**Instructions for the task**
Give back the full listing as written. No pictures go with it.

**Extracted information**
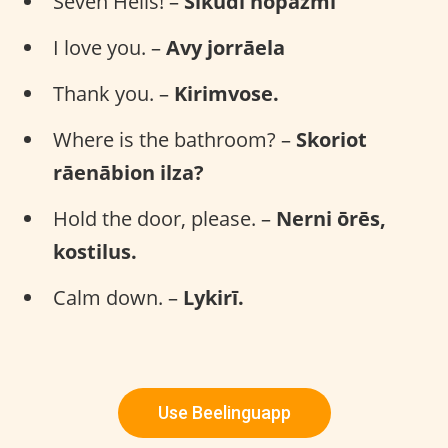
Seven Hells! –
Sīkudi nopāzmi
I love you. –
Avy jorrāela
Thank you. –
Kirimvose.
Where is the bathroom? –
Skoriot
rāenābion ilza?
Hold the door, please. –
Nerni ōrēs,
kostilus.
Calm down. –
Lykirī.
Use Beelinguapp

**Answer space**
Seven Hells! –
Sīkudi nopāzmi
I love you. –
Avy jorrāela
Thank you. –
Kirimvose.
Where is the bathroom? –
Skoriot
rāenābion ilza?
Hold the door, please. –
Nerni ōrēs,
kostilus.
Calm down. –
Lykirī.
Use Beelinguapp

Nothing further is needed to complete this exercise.